• _RECORDS_:
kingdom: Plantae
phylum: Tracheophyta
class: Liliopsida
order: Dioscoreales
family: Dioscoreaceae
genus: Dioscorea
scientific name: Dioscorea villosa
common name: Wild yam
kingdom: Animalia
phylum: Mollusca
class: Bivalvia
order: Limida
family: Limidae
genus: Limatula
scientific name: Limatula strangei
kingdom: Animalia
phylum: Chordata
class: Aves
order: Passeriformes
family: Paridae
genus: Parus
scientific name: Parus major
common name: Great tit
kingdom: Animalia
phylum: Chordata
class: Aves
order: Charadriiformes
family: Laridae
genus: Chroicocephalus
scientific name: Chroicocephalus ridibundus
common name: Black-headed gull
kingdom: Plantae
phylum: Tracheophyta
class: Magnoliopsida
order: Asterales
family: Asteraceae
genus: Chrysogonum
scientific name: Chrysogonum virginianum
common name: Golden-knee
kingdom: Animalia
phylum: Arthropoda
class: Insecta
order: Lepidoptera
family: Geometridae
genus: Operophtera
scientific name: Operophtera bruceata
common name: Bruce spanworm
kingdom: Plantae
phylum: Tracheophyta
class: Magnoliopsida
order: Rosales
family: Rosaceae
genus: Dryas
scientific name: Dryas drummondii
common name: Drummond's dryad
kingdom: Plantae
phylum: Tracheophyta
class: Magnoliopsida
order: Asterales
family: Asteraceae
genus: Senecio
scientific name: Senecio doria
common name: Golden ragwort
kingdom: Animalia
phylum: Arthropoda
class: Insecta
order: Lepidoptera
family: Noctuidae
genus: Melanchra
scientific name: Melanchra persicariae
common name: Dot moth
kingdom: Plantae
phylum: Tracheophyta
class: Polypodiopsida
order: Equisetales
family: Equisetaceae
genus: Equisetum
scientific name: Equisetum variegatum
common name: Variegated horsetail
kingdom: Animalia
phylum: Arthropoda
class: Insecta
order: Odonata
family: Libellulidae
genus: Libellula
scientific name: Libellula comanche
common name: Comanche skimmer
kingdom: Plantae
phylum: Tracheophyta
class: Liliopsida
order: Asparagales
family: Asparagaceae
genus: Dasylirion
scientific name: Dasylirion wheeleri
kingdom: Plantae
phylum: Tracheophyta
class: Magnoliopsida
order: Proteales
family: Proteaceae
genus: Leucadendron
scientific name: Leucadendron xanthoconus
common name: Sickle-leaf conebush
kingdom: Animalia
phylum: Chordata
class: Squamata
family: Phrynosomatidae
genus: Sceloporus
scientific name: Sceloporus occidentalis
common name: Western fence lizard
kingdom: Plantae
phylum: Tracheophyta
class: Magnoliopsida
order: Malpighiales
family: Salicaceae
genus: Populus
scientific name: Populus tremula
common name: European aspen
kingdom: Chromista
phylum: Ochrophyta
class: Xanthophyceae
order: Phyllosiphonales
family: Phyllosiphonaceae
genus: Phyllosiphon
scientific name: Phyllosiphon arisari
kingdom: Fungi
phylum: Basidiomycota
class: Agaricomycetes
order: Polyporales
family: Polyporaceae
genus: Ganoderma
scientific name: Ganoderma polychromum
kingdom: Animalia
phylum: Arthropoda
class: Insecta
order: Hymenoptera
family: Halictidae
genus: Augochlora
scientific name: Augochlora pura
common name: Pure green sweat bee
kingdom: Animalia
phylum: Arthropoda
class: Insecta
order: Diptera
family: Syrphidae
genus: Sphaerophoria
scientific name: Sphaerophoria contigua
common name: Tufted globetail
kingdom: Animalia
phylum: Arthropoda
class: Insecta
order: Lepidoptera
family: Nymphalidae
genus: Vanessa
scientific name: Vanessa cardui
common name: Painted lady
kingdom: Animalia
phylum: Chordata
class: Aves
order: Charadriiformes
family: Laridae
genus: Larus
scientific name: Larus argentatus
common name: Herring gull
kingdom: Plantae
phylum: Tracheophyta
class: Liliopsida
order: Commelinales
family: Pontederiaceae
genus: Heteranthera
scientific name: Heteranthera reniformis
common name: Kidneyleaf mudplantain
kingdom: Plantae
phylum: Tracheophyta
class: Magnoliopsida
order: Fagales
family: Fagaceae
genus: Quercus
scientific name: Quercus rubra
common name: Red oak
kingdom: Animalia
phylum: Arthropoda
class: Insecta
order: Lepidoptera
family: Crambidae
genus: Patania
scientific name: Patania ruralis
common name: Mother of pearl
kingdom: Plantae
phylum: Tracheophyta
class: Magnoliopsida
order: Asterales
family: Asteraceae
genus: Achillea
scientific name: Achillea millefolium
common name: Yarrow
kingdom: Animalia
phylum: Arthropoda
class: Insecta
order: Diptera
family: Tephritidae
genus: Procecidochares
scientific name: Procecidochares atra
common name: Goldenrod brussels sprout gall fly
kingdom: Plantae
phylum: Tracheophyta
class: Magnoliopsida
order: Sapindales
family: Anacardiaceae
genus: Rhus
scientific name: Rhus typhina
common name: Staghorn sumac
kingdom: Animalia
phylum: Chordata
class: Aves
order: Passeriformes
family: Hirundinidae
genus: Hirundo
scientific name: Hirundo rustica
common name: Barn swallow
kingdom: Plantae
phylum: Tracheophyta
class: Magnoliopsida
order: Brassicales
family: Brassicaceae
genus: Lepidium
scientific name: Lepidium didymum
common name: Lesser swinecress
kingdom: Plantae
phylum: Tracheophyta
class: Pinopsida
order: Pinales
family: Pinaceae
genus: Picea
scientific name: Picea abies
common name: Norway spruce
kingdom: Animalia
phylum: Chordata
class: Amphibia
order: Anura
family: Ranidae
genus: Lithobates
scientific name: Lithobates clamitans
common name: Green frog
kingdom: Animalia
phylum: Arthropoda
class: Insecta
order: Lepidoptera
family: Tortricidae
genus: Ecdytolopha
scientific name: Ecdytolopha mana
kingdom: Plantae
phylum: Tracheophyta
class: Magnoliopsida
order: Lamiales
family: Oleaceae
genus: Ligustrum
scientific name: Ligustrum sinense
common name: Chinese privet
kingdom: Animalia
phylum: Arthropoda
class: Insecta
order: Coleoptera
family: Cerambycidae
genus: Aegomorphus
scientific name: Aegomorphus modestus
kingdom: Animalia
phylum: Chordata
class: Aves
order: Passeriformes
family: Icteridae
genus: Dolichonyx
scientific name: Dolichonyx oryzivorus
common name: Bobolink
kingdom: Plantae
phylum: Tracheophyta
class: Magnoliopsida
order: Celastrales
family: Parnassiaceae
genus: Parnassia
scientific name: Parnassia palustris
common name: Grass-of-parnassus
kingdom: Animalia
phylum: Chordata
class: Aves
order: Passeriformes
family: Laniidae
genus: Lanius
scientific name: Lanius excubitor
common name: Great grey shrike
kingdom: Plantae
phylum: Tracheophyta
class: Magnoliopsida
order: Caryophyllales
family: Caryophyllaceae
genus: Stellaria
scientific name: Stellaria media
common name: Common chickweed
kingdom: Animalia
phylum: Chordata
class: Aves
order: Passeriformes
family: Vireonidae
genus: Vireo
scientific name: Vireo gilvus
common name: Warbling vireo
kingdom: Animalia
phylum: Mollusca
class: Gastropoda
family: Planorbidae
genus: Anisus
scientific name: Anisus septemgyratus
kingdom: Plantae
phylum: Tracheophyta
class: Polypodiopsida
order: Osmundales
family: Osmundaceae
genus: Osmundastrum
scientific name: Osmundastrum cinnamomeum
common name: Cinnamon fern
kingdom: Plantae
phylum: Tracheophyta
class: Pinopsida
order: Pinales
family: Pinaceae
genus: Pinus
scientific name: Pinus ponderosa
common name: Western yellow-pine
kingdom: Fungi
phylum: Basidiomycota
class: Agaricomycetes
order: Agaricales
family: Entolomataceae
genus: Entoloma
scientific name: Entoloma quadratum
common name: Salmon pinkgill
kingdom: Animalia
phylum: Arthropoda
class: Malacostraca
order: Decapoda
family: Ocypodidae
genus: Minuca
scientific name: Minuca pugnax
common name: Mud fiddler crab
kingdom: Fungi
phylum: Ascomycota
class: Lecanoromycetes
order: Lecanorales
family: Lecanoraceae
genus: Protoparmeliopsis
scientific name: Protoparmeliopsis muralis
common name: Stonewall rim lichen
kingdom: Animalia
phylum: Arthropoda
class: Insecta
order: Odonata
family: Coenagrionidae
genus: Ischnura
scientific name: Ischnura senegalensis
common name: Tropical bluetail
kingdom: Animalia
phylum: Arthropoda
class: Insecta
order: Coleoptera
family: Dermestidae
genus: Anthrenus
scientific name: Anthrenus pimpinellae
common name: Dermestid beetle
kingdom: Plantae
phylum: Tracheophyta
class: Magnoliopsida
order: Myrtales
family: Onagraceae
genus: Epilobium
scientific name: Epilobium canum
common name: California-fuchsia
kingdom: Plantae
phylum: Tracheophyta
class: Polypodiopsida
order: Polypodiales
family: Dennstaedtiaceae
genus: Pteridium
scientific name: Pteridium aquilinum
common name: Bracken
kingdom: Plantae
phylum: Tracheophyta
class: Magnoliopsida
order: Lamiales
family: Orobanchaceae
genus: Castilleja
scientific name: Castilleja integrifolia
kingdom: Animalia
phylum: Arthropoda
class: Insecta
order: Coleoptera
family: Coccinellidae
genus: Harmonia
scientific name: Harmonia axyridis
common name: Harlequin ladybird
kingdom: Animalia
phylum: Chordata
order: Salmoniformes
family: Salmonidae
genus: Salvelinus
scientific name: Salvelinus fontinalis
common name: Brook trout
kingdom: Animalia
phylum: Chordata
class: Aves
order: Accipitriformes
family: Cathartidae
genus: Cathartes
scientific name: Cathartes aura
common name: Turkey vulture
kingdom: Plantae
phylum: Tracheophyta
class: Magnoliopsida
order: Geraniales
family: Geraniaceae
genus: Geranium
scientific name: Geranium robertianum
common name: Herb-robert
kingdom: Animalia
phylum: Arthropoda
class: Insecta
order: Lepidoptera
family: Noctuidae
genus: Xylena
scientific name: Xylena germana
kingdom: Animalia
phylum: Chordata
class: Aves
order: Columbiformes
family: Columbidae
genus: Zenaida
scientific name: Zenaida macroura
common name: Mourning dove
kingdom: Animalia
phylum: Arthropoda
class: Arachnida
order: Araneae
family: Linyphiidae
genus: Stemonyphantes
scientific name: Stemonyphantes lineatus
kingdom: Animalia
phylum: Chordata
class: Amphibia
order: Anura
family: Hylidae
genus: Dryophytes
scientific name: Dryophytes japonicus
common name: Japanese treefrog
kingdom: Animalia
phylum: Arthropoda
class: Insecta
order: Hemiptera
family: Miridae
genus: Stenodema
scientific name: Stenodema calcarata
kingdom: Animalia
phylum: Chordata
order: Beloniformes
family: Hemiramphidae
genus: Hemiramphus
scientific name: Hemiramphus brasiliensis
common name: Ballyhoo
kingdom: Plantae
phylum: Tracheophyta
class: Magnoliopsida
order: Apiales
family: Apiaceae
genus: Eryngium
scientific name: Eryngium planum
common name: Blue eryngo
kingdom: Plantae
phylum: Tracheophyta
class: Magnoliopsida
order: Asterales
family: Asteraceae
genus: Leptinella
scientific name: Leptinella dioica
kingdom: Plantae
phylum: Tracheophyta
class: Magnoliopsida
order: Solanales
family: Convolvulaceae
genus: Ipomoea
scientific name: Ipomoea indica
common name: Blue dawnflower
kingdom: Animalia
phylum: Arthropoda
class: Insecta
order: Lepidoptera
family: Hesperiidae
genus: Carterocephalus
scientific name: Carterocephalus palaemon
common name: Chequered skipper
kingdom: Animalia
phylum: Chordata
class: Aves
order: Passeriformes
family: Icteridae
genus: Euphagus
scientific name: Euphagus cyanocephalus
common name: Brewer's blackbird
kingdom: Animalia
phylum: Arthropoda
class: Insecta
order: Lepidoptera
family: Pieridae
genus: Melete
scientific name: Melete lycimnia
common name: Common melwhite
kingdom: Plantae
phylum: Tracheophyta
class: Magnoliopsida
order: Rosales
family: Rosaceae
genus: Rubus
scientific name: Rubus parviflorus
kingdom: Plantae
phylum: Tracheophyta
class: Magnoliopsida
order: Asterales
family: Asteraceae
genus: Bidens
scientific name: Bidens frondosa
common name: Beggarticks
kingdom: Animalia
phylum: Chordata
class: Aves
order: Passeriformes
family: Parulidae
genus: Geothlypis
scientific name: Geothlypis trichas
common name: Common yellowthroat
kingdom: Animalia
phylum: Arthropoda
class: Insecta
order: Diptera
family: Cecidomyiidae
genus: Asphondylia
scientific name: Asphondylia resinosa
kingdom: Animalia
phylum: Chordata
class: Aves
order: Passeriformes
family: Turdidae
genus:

• _EXERCISE TASK_: Can you repeat the data between the line holding "genus: Ganoderma" and the line holding "genus: Rhus", inclusive, switching each "common name" to "vernacular name" and leaving everything else unchanged?

• _SOLUTION TO THIS TASK_:
genus: Ganoderma
scientific name: Ganoderma polychromum
kingdom: Animalia
phylum: Arthropoda
class: Insecta
order: Hymenoptera
family: Halictidae
genus: Augochlora
scientific name: Augochlora pura
vernacular name: Pure green sweat bee
kingdom: Animalia
phylum: Arthropoda
class: Insecta
order: Diptera
family: Syrphidae
genus: Sphaerophoria
scientific name: Sphaerophoria contigua
vernacular name: Tufted globetail
kingdom: Animalia
phylum: Arthropoda
class: Insecta
order: Lepidoptera
family: Nymphalidae
genus: Vanessa
scientific name: Vanessa cardui
vernacular name: Painted lady
kingdom: Animalia
phylum: Chordata
class: Aves
order: Charadriiformes
family: Laridae
genus: Larus
scientific name: Larus argentatus
vernacular name: Herring gull
kingdom: Plantae
phylum: Tracheophyta
class: Liliopsida
order: Commelinales
family: Pontederiaceae
genus: Heteranthera
scientific name: Heteranthera reniformis
vernacular name: Kidneyleaf mudplantain
kingdom: Plantae
phylum: Tracheophyta
class: Magnoliopsida
order: Fagales
family: Fagaceae
genus: Quercus
scientific name: Quercus rubra
vernacular name: Red oak
kingdom: Animalia
phylum: Arthropoda
class: Insecta
order: Lepidoptera
family: Crambidae
genus: Patania
scientific name: Patania ruralis
vernacular name: Mother of pearl
kingdom: Plantae
phylum: Tracheophyta
class: Magnoliopsida
order: Asterales
family: Asteraceae
genus: Achillea
scientific name: Achillea millefolium
vernacular name: Yarrow
kingdom: Animalia
phylum: Arthropoda
class: Insecta
order: Diptera
family: Tephritidae
genus: Procecidochares
scientific name: Procecidochares atra
vernacular name: Goldenrod brussels sprout gall fly
kingdom: Plantae
phylum: Tracheophyta
class: Magnoliopsida
order: Sapindales
family: Anacardiaceae
genus: Rhus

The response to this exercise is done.